La revente (appelée rétrocession) doit ensuite être autorisée par une délibération du conseil municipal qui fixe les conditions et justifie le choix du bénéficiaire.
La commune transmet la décision de préempter au vendeur par pli recommandé avec demande d'avis de réception ou par voie électronique.
Elle a un délai de 3 mois pour conclure l'acte de cession à compter de l'accord sur le prix et sur le local.
La commune doit ensuite rétrocéder (c'est-à-dire revendre) le bail commercial dans un délai de 2 ans à compter de la préemption. Si elle n'a pas trouvé de repreneur dans le délai de 2 ans, l'acquéreur qui souhaitait initialement acquérir le bail bénéficie d'un droit de priorité.
Pendant la période transitoire de rétrocession, la commune doit remplir les obligations du bail commercial à l'égard du bailleur. Par exemple, elle doit payer les loyers et payer les indemnités de licenciement.

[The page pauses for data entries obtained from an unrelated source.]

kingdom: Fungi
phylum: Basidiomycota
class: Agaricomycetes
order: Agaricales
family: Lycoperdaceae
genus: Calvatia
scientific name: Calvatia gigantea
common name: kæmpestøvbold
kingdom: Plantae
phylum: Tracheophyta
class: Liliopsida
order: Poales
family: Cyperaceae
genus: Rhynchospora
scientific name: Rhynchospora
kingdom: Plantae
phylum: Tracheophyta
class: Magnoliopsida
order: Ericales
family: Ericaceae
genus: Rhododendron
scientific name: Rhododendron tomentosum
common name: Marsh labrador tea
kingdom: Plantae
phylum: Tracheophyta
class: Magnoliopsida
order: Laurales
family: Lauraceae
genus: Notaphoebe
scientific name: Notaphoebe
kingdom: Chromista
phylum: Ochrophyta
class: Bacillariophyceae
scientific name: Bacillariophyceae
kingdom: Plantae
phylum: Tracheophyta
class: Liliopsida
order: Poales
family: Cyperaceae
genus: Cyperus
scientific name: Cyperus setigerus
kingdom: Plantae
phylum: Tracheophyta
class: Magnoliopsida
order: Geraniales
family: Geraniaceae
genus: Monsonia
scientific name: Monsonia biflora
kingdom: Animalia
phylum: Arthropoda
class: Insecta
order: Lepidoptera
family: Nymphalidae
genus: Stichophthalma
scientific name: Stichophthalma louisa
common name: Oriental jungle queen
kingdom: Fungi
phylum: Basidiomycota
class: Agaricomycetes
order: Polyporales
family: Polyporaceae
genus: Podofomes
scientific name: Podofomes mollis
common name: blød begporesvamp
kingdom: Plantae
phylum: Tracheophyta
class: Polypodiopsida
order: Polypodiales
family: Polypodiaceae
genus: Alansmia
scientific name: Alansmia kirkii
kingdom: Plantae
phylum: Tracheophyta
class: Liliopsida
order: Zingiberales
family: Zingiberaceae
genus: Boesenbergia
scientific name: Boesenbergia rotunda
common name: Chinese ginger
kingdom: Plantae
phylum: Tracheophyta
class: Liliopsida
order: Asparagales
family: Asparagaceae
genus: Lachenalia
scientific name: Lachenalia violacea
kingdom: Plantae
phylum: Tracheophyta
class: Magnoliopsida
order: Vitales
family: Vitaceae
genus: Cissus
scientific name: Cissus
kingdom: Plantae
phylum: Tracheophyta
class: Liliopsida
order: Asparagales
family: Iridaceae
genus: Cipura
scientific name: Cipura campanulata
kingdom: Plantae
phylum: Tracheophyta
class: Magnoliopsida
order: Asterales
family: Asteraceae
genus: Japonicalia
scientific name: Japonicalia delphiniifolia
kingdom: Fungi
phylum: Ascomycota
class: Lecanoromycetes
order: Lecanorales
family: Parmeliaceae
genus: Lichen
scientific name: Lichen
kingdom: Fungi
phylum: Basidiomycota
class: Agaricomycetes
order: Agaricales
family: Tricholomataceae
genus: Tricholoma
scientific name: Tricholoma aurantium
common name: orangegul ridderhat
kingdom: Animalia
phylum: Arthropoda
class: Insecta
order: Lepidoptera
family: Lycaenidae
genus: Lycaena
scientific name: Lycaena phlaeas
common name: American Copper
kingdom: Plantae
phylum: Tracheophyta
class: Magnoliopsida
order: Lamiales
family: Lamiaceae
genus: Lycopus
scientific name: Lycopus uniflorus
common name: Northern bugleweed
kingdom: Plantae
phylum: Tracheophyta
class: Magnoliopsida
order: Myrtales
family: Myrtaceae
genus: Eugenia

Le bailleur ne peut pas résilier le bail commercial lorsque le fonds de commerce n'est pas exploité.
La commune doit céder le bail commercial à une entreprise immatriculée au RCSou au RNE. Elle doit afficher en mairie pendant 15 jours un avis de rétrocession. Cet avis comporte un appel à candidatures, la description du fonds, du bail ou du terrain, le prix proposé. Il mentionne que le cahier des charges peut être consulté en mairie.
L'accord préalable du bailleur est nécessaire. Cet accord figure dans l'acte de rétrocession.
La revente (appelée rétrocession) doit être autorisée par une délibération du conseil municipal qui fixe les conditions et justifie le choix du bénéficiaire.
À noter
Si le bailleur s'oppose à la rétrocession, il doit saisir le président du tribunal judiciaire du lieu de situation de l'immeuble loué.
Si la commune n'exerce pas son droit de préemption dans un délai de 2 mois après la réception de la déclaration préalable de cession, le vendeur est libre de vendre à un autre acquéreur. Il en est de même lorsque Il doit respecter le prix et les conditions figurant dans la déclaration préalable.